Where does "neural" occur in the listing? Copy every line that holds it.

[[ Available data open ]]

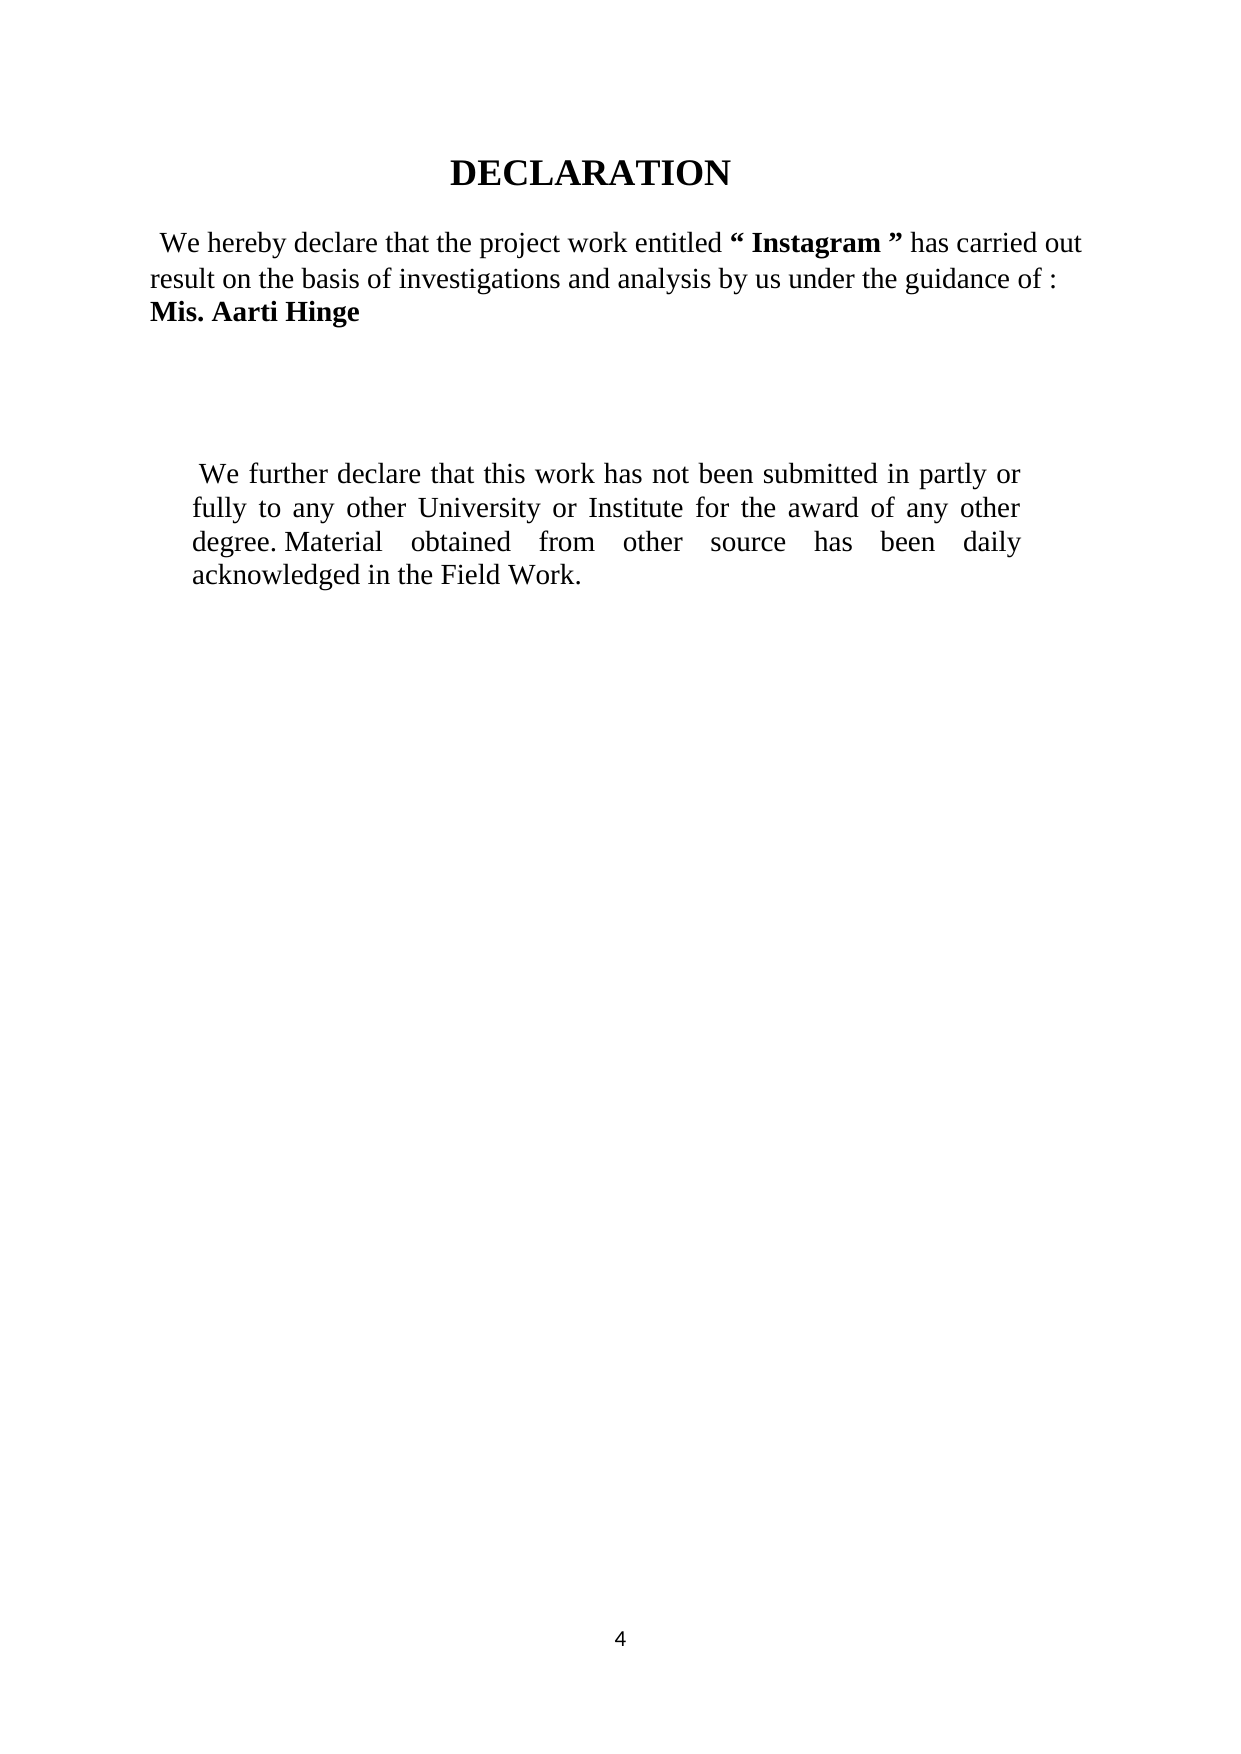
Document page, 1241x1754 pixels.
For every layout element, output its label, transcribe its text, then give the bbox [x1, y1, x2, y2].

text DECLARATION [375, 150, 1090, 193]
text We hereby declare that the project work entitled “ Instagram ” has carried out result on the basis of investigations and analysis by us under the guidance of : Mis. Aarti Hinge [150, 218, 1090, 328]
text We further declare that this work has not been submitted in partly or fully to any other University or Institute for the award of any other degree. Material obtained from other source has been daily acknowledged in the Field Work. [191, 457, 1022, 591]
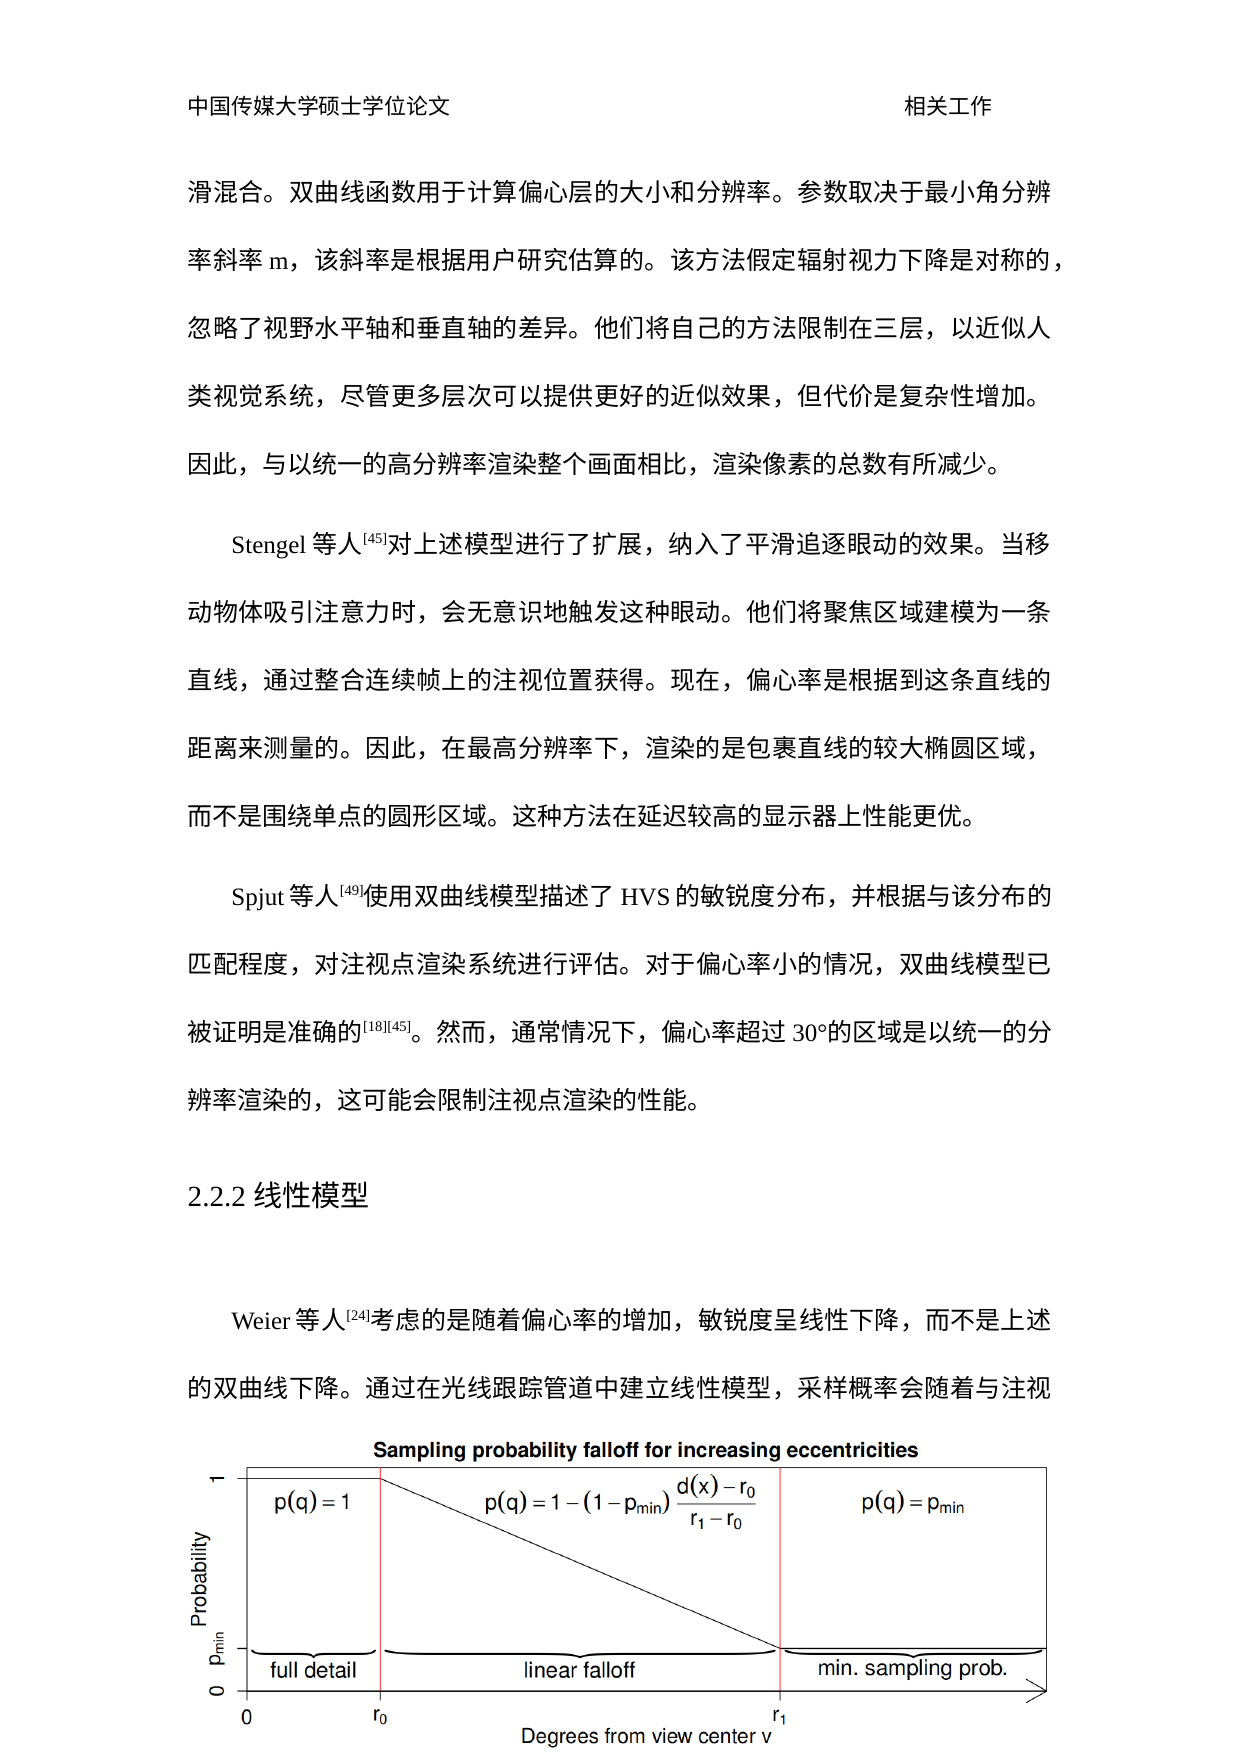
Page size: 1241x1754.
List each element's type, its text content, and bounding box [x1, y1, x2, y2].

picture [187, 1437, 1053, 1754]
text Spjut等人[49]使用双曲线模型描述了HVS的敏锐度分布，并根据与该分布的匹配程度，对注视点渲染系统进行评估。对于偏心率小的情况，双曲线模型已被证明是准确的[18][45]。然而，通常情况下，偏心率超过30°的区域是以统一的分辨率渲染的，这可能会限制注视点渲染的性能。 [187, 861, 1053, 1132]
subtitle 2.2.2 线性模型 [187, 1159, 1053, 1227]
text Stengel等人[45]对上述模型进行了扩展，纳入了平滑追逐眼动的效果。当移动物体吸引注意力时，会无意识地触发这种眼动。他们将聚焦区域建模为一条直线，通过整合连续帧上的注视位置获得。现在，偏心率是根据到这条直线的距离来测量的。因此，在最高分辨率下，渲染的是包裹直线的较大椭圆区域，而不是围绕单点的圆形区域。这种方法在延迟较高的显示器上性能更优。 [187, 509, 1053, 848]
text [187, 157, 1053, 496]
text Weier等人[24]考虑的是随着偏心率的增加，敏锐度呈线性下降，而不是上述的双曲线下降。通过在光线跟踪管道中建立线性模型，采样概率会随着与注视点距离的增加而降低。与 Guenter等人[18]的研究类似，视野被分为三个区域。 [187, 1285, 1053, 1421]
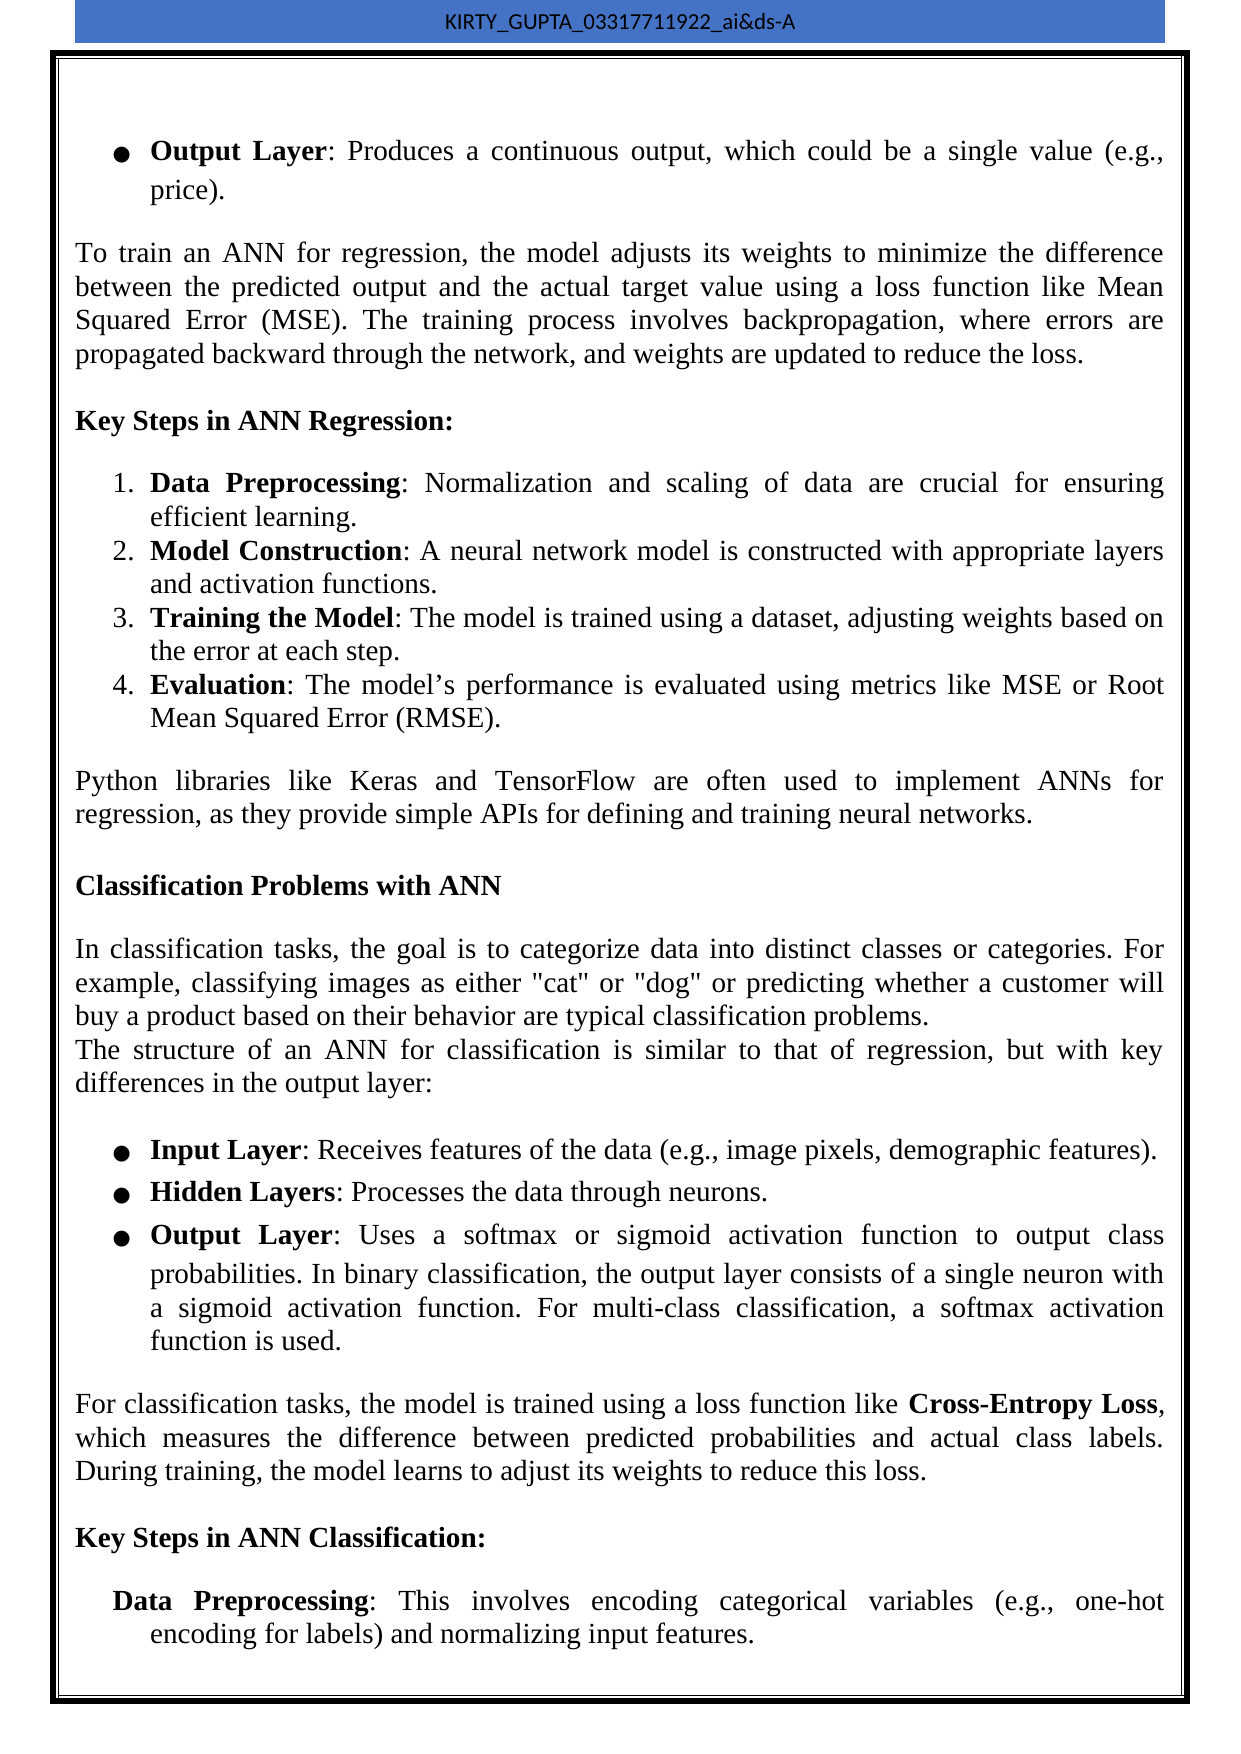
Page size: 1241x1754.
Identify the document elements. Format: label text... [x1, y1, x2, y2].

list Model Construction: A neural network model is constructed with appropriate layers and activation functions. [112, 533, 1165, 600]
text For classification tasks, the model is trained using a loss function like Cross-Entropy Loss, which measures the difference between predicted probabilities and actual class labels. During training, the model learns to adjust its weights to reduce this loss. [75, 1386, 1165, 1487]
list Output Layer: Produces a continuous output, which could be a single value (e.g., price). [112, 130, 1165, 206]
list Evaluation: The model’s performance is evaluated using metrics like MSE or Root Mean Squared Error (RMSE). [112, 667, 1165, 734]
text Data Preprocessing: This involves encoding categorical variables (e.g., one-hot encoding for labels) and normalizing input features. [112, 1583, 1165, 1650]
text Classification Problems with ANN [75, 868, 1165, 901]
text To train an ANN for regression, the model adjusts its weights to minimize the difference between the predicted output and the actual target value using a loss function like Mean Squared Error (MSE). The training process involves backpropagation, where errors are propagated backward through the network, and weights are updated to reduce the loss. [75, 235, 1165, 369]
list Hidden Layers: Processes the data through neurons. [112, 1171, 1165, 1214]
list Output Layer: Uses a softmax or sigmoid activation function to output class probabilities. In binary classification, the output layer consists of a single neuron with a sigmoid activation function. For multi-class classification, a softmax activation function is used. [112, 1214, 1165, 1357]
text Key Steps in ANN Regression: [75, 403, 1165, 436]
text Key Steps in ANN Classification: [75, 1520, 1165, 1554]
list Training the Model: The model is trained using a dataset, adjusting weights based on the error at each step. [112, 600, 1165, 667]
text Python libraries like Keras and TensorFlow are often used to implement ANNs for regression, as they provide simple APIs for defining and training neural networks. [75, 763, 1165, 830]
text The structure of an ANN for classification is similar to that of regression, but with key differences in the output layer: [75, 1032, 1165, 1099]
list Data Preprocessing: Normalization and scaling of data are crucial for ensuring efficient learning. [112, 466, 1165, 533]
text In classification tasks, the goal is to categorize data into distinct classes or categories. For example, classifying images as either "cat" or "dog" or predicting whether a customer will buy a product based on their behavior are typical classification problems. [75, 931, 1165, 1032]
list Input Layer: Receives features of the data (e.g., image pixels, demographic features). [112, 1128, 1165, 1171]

[[ Available data closed ]]

» **Written answer**
list Model Construction: A neural network model is constructed with appropriate layers and activation functions. [112, 533, 1165, 600]
text Python libraries like Keras and TensorFlow are often used to implement ANNs for regression, as they provide simple APIs for defining and training neural networks. [75, 763, 1165, 830]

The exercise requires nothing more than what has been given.